The CEOs in question bought what they believed to be a power tool, but got what is more like a smarter copy machine. To be clear, copy machines are not useless, but they also aren't going to drive the 200% increases in productivity that people think they will.
But because management demands the 200% increase in productivity they were promised by the AI tools, all the artists and programmers on the team hear "stop doing anything interesting or novel, just copy what already exists". To be blunt, that's not the shit they signed up for, and it's going to result in a far worse product. Nobody wants slop.
lol. I work with LLM outputs all day -- like it's my job to make the LLM do things -- and I probably speak to some LLM to answer a question for me between 10 and 100 times a day. They're kinda helpful for some programming tasks, but pretty bad at others. Any company that tried to mandate me to use an LLM would get kicked to the curb. That's not because I'm "not keeping up", it's because they're simply not good enough to put more work through.
If management is convinced of the benefits of LLMs and the workers are all just refusing to use them, the main problem seems to be a dysfunctional working environment. It's ultimately management's responsibility to work that out, but if the management isn't completely incompetent, people tasked with using them could do a lot to help the situation by testing and providing constructive feedback rather than making a stand by refusing to try and providing grand narratives about damaging the artistic integrity of something that has been commoditized from inception like video game art. I'm not saying that video game art can't be art, but it has existed in a commercial crunch culture since the 1970s.
I also have come to realize that in software development, coding is secondary to logical thinking. Logical thinking is the primary medium of every program, the language is just a means to express it.
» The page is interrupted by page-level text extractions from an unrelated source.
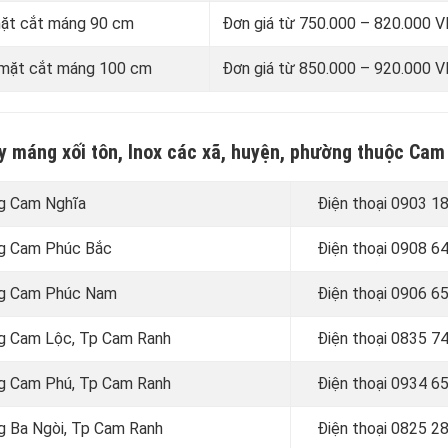
 mặt cắt máng 90 cm
Đơn giá từ 750.000 – 820.000
i mặt cắt máng 100 cm
Đơn giá từ 850.000 – 920.000
ay máng xối tôn, Inox các xã, huyện, phường thuộc Ca
ng Cam Nghĩa
Điện thoại 0903 1
ờng Cam Phúc Bắc
Điện thoại
0908 64
ờng Cam Phúc Nam
Điện thoại 0906 6
ờng Cam Lộc, Tp Cam Ranh
Điện thoại
0835 74
ờng Cam Phú, Tp Cam Ranh
Điện thoại
0934 65
ng Ba Ngòi, Tp Cam Ranh
Điện thoại
0825 28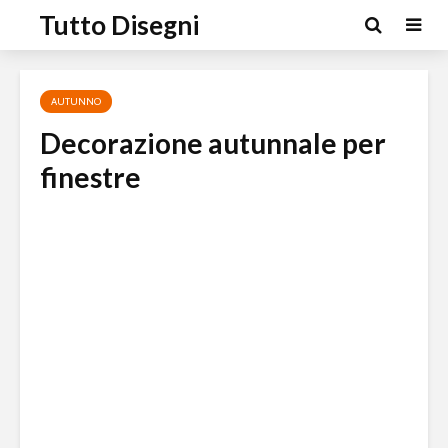
Tutto Disegni
AUTUNNO
Decorazione autunnale per
finestre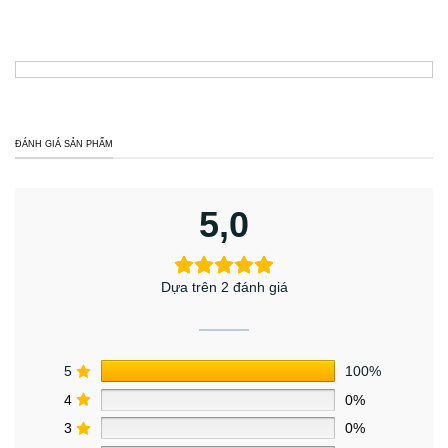
ĐÁNH GIÁ SẢN PHẨM
5,0
Dựa trên 2 đánh giá
5
100%
4
0%
3
0%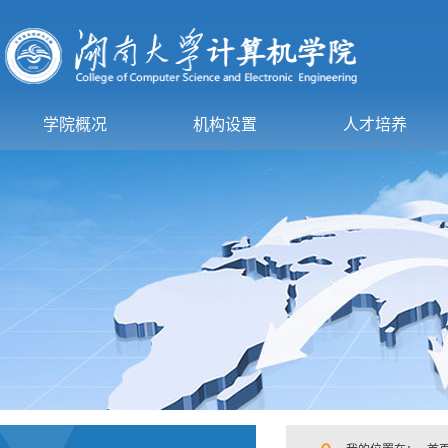
学院概况
机构设置
人才培养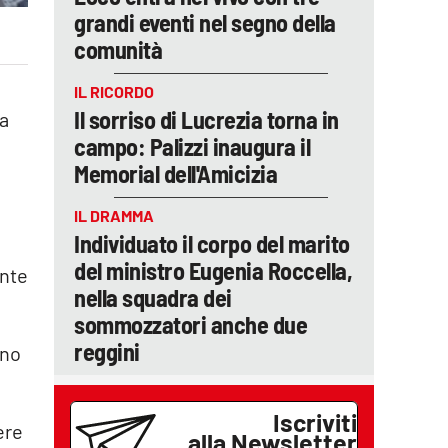
grandi eventi nel segno della
comunità
IL RICORDO
Il sorriso di Lucrezia torna in
la
campo: Palizzi inaugura il
Memorial dell'Amicizia
IL DRAMMA
Individuato il corpo del marito
del ministro Eugenia Roccella,
ante
nella squadra dei
sommozzatori anche due
reggini
nno
Iscriviti
ere
alla Newsletter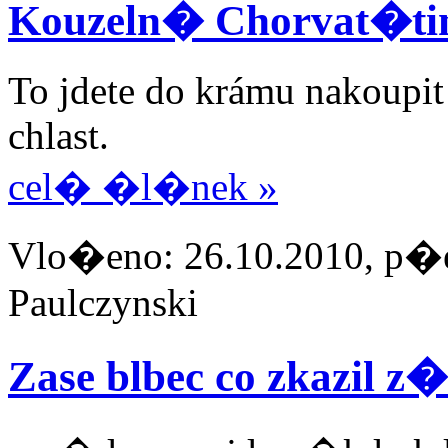
Kouzeln� Chorvat�ti
To jdete do krámu nakoupit 
chlast.
cel� �l�nek »
Vlo�eno: 26.10.2010, p�e
Paulczynski
Zase blbec co zkazil 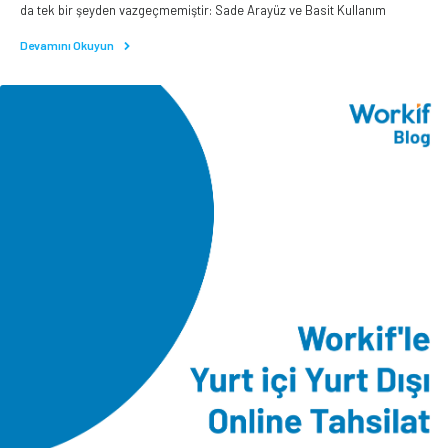
da tek bir şeyden vazgeçmemiştir: Sade Arayüz ve Basit Kullanım
Devamını Okuyun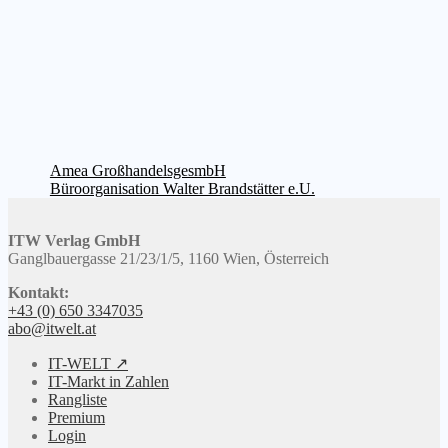
Beitragsnavigation
Vorheriger
Amea GroßhandelsgesmbH
Beitrag:
Nächster
Büroorganisation Walter Brandstätter e.U.
Beitrag:
ITW Verlag GmbH
Ganglbauergasse 21/23/1/5, 1160 Wien, Österreich
Kontakt:
+43 (0) 650 3347035
abo@itwelt.at
IT-WELT ↗
IT-Markt in Zahlen
Rangliste
Premium
Login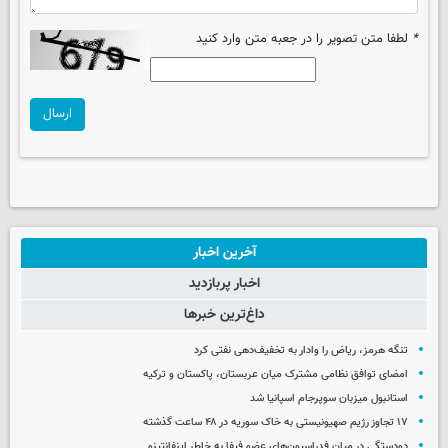
*
لطفا متن تصویر را در جعبه متن وارد کنید
ارسال
آخرین اخبار
اخبار پربازدید
داغ‌ترین خبرها
تنگه هرمز، ریاض را وادار به تخفیف‌دهی نفتی کرد
امضای توافق نظامی مشترک میان عربستان، پاکستان و ترکیه
استانبول میزبان سوپرجام اسپانیا شد
۱۷ تجاوز رژیم صهیونیستی به خاک سوریه در ۴۸ ساعت گذشته
دودستگی در میان فدراسیون‌های عضو فیفا به خاطر اینفانتینو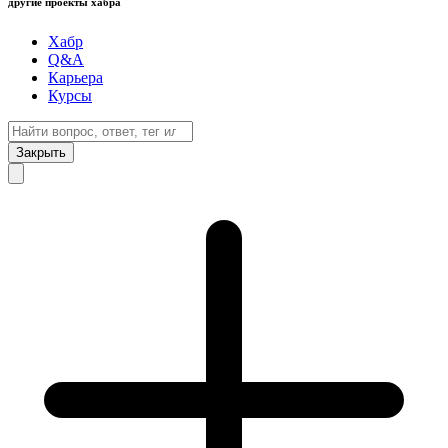
другие проекты хабра
Хабр
Q&A
Карьера
Курсы
Закрыть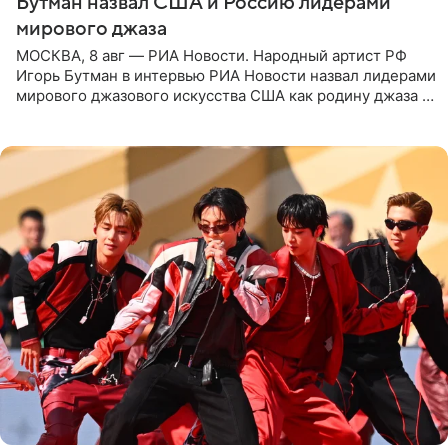
Бутман назвал США и Россию лидерами
мирового джаза
МОСКВА, 8 авг — РИА Новости. Народный артист РФ
Игорь Бутман в интервью РИА Новости назвал лидерами
мирового джазового искусства США как родину джаза и
Россию, оценив отечественный джаз как один из самых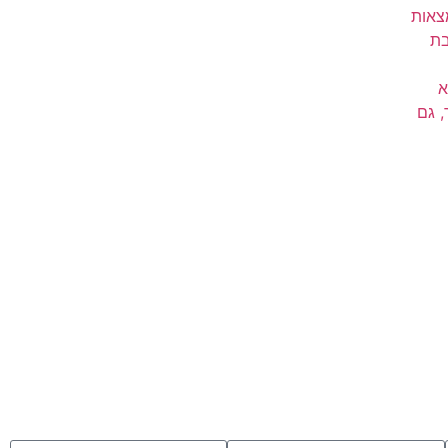
צאות
בת
א
 גם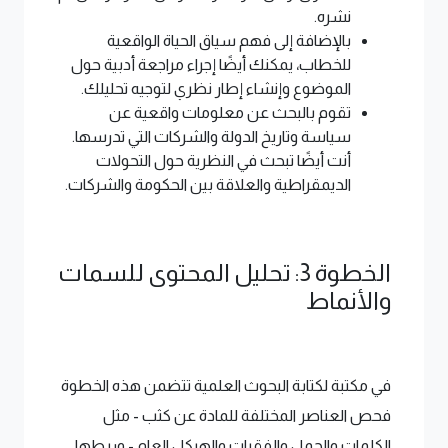
نشره.
بالإضافة إلى فهم سياق الحياة الواقعية
للخطاب، يمكنك أيضًا إجراء مراجعة أدبية حول
الموضوع وإنشاء إطار نظري لتوجيه تحليلك.
تقوم بالبحث عن معلومات واقعية عن
سياسة وتاريخ الدولة والشركات التي تدرسها.
أنت أيضًا تبحث في النظرية حول التحولات
الديمقراطية والعلاقة بين الحكومة والشركات.
الخطوة 3: تحليل المحتوى للسمات
والأنماط
في مكتبة لكتابة البحوث العلمية تتضمن هذه الخطوة
فحص العناصر المختلفة للمادة عن كثب - مثل
الكلمات والجمل والفقرات والهيكل العام - وربطها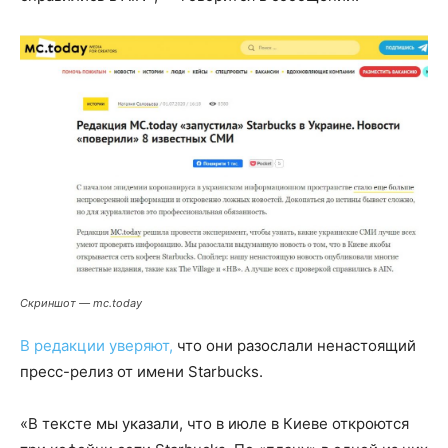
Скриншот — mc.today
В редакции уверяют,
что они разослали ненастоящий
пресс-релиз от имени Starbucks.
«В тексте мы указали, что в июле в Киеве откроются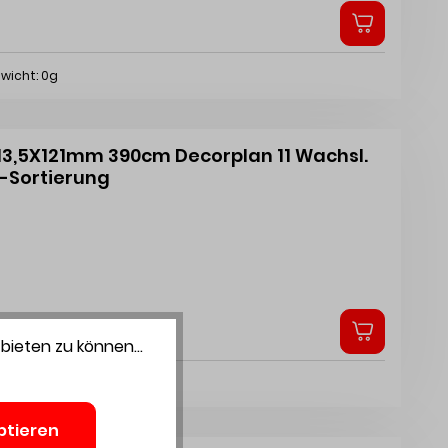
wicht: 0g
 13,5X121mm 390cm Decorplan 11 Wachsl.
A-Sortierung
bieten zu können...
wicht: 0g
ptieren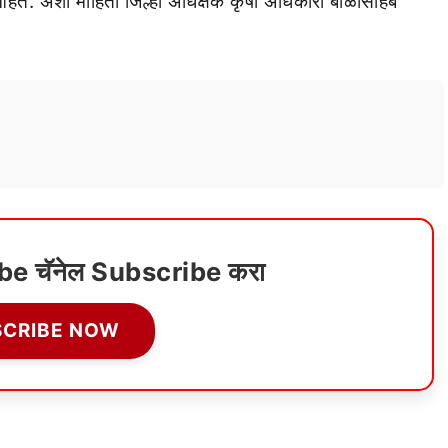
आहेत. अशी माहिती जिल्हा अधिक्षक कृषी अधिकारी बाळासाहेब
ube चॅनेल Subscribe करा
SCRIBE NOW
I may have not memorized as many languages as AI, but I can think better than it logically. It helps me execute my tasks better.
Also, I've been able to do all kinds of crazy and fun experiments thanks to genAI. Knowing myself I know realistically I will never learn LISP, and will always retain just an academic interest in it. But with AI I can explore these languages and other areas of programming beyond my expertise and experience much more effectively than ever before. Something about the interactive chat interface keeps my attention and allows me to go way deeper than textbooks or other static resources.
I do think in many ways it's a skill issue. People conceptualize genAI as a negation of skills, an offloading of skill to the AI, but in actuality grokking these things and learning how to work with them is its own skill. Of course managers just forcing it on people will elicit a bad reaction.